First, increased recycling efforts. On the whole, about 8% of plastic waste is recycled globally. In Europe it’s about 30%; in the developing world, which is the source of most ocean plastic pollution, it’s less than 1%. Recycling efforts will certainly increase, and will result in a greater throughput for the major waste management companies who benefit. Still, analysts estimate that even if global recycling rates reached 50% — quite a stretch — it would not eliminate the accumulation of plastic in oceans. Globally, recycling efforts took a nosedive in 2017 when China shut down to the reception of foreign waste imports. Much of the plastic that previously went to China is now being incinerated — a process with its own environmental problematic. And the appetite of the developing world for plastic items and the middle-class convenience they bring means that plastic production is likely to continue to be robust, outstripping efforts at recycling compliance.
Second, bans on certain plastic products and taxes on others. These regulatory regimes will reduce the cost spread between current single-use plastics and alternatives — bio-sourced and biodegradable plastics. Currently, these environmentally friendly alternatives are two to three times the price of their conventional analogues. Consumers will pay the difference, though competition and technological innovation will also moderate it. (The polyhydroxyalkanoates, or PHAs, mentioned in our headline, are in this class of new bio-sourced and biodegradable plastics.)
Third, a shift to paper, glass, metal, and bioplastics. Regulation and public opinion will lead to innovation in paper packaging; some packaging companies have entirely divested their plastic production capacity. Others are pure-play in paper and renewable packaging, and will benefit, particularly during the period in which bioplastic alternatives are still in development.

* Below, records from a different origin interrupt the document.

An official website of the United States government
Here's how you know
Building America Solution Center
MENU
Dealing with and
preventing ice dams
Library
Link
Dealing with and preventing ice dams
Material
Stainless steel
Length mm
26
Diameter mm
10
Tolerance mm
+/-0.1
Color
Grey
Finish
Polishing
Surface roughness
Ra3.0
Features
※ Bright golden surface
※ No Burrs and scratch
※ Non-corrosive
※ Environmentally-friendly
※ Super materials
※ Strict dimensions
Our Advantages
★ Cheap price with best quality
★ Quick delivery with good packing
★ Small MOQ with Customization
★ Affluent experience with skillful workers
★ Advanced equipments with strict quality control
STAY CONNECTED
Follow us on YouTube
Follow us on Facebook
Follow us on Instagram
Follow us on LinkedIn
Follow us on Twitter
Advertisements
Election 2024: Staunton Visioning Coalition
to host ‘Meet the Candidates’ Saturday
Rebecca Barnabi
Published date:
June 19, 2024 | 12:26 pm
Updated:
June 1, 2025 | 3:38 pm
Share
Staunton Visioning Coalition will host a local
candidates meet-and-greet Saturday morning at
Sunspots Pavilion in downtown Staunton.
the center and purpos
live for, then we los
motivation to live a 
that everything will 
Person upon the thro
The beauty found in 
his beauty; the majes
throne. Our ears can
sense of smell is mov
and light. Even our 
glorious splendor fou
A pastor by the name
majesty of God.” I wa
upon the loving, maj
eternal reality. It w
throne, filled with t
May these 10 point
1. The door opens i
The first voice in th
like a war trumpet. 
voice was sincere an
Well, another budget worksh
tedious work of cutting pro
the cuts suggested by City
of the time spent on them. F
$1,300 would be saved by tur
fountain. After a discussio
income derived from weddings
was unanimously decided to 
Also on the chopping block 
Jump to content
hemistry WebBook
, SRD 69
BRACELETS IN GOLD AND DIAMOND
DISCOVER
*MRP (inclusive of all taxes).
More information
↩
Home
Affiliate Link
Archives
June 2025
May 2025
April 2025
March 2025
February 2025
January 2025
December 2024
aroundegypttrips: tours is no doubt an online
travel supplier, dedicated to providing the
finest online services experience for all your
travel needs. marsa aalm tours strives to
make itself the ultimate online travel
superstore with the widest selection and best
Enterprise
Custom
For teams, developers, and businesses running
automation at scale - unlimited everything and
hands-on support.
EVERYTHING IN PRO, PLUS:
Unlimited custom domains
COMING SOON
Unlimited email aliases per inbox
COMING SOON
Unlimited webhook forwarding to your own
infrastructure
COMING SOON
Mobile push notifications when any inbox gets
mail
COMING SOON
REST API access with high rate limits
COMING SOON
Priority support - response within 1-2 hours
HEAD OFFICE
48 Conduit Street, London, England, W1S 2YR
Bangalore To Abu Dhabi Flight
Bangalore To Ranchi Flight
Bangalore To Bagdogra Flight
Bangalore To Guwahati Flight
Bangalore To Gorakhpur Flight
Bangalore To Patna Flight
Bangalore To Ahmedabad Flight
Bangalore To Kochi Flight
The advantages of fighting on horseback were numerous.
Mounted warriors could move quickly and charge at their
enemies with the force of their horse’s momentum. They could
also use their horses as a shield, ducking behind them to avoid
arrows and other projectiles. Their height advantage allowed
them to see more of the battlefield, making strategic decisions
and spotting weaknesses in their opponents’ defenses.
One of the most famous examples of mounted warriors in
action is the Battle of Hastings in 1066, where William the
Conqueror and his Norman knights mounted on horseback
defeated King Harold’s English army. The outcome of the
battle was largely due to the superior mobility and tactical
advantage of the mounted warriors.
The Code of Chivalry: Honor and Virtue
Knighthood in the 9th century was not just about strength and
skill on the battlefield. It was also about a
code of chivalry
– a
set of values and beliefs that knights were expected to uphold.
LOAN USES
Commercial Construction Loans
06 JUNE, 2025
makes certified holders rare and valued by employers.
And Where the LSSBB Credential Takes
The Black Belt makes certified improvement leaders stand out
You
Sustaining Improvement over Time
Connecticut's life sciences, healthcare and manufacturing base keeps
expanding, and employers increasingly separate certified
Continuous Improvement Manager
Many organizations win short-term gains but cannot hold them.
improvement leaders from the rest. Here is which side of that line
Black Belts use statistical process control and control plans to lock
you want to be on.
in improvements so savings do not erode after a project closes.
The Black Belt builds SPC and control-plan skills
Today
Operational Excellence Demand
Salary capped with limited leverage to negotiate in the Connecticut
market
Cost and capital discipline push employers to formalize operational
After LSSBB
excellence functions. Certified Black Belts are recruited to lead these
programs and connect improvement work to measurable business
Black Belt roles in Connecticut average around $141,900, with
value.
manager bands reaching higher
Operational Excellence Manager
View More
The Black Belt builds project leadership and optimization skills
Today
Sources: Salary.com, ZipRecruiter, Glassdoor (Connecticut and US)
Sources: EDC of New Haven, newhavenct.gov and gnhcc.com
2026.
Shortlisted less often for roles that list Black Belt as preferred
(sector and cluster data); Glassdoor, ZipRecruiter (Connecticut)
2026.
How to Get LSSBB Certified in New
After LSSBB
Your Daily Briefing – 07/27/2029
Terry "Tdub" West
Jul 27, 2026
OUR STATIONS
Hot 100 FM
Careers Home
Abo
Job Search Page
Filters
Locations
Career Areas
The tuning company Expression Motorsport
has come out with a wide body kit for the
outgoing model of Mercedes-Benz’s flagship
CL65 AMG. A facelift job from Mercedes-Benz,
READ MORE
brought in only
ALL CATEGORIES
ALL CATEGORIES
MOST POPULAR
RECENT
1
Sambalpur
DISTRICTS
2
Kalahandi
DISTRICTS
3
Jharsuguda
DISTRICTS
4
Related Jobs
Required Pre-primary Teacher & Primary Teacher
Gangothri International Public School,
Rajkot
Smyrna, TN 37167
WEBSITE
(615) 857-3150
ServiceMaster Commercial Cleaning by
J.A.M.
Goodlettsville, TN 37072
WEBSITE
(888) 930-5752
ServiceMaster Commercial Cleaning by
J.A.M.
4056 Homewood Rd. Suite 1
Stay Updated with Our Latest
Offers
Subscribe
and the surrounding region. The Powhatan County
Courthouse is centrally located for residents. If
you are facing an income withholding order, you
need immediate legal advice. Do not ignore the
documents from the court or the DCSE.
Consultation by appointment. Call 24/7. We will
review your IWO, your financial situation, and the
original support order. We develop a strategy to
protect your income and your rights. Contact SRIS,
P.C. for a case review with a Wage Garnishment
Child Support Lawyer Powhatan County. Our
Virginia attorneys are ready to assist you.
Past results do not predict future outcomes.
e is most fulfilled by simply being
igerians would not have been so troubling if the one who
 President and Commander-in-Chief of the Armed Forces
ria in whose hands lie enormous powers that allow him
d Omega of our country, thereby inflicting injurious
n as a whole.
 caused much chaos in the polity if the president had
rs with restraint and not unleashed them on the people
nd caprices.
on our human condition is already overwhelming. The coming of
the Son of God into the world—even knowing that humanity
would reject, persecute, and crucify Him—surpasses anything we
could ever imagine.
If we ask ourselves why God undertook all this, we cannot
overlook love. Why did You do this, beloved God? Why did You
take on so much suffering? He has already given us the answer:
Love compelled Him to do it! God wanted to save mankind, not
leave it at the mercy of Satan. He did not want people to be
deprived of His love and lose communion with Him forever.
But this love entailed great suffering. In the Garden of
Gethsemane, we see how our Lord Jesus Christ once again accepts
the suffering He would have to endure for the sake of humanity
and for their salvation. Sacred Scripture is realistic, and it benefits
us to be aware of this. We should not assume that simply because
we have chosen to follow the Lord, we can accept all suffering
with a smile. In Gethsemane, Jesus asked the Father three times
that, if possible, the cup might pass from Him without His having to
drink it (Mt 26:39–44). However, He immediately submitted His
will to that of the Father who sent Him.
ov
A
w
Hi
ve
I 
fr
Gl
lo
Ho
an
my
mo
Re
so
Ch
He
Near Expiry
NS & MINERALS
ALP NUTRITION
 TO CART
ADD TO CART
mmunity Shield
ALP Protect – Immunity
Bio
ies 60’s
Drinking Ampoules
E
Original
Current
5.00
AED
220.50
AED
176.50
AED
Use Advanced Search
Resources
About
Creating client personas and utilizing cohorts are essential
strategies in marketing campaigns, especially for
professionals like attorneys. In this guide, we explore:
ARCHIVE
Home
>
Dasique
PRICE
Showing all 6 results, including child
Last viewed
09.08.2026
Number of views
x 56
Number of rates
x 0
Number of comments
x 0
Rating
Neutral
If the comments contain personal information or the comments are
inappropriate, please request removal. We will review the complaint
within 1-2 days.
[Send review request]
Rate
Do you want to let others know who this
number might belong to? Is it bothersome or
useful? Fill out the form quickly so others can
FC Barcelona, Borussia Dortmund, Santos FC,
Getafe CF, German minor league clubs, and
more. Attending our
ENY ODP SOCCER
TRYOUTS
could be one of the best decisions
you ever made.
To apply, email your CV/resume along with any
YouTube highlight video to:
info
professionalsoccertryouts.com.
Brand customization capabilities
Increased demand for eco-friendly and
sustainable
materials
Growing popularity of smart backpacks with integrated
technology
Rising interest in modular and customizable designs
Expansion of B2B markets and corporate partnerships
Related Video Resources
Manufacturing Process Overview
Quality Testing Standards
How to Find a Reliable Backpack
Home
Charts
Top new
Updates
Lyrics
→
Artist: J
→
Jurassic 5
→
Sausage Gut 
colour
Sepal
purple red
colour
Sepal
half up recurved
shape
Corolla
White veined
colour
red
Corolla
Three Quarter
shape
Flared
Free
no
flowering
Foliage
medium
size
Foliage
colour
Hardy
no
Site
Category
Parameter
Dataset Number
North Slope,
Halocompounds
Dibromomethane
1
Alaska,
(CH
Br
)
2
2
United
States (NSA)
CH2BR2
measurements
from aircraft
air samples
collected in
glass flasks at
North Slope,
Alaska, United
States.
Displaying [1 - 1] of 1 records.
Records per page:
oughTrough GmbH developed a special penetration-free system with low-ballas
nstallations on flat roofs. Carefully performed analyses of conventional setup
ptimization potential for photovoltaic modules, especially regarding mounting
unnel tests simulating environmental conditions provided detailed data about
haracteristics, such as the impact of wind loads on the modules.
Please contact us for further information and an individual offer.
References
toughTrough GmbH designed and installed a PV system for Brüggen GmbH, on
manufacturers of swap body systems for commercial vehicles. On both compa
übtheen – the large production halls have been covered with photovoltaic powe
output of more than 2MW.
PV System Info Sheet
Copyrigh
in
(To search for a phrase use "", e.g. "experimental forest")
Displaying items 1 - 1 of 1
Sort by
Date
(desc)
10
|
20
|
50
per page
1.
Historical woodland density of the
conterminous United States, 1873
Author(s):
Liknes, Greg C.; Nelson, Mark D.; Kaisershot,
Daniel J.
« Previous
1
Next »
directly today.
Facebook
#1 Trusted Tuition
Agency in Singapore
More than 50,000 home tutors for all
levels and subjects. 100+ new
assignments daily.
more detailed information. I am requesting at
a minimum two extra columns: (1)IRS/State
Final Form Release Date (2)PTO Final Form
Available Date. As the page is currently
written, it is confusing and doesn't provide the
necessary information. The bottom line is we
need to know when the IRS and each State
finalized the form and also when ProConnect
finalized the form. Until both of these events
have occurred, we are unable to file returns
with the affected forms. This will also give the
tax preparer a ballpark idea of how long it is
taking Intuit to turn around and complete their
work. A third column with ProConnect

Finally, new forms of “recycling” may be developed and brought to scale. Chemical recycling breaks polymers back into monomers, and permits the products of this process to be used as fuel or as feedstock for entirely new plastic production. There are pilot enterprises in this area, even a handful of public companies, but they will likely need support from tax and other regulatory regimes in order to achieve commercial viability.
Investment implications: The global movement against single-use plastic objects and plastic packaging is likely to continue and to accelerate, driven by consumer preference and pressure and by new regulations. The companies set to benefit from this trend are unlikely to be present with any meaningful weight in the mainstream ESG funds, and investors would be better advised to research single securities: waste management companies that will benefit from increased recycling volumes; disruptors who are creating novel bio-sourced and biodegradable types of plastics; packaging companies that have embraced sustainable and more readily recyclable materials; and disruptive recycling companies that are creating new plastic recycling technologies, such as chemical recycling.